Help with proving a fact about injective modules

Question

Let $R$ be a ring with identity. I am trying to show that an $R$-module $A$ is injective if and and only if for every left ideal $L$ of $R$ and every $R$-module homomorphism $g: L \rightarrow A$, there exists an $a \in A$ such that $g(r) = ra$ for all $r \in L$.

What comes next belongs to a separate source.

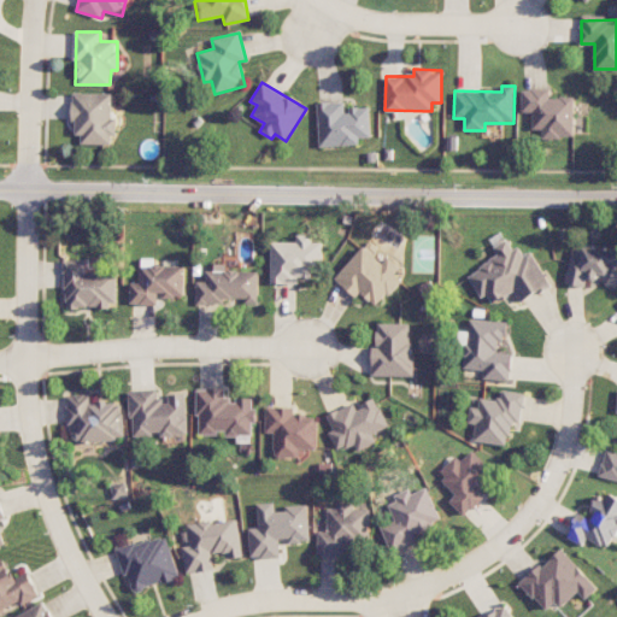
[(575,97),(551,98),(551,89),(522,89),(522,112),(533,112),(533,130),(542,130),(542,137),(575,137),(575,97)]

I can show that $A$ is injective given that $g(r) = ra$ for all $r \in L$ by extending $g$ to an $R$-module homomorphism $h: R \rightarrow A$, but I am having trouble showing the other direction. Any hints as to why there exists an $a \in A$ such that $g(r) = ra$ for all $r \in L$ given that $A$ is injective?

Answer 1

Let $\tilde g\colon R\longrightarrow A$ be an extension of $ g\colon L\longrightarrow A$ to $R$ and let $r\in L$. We have $$g(r)=\tilde g(r) = \tilde g(r\cdot 1)=r\tilde g(1),$$ so just set $a=\tilde g(1)$.

Answer 2

Say $L \overset\iota\hookrightarrow R$ is the natural inclusion. Injectivity of $A$ implies for any $g: L \to A$ there is a $G: R \to A$ such that $G\circ \iota = g$. Take $a = G(1_R)$; then for any $r \in L$, we have that $g(r) = (G\circ \iota)(r) = G(r) = rG(1_R) = ra$.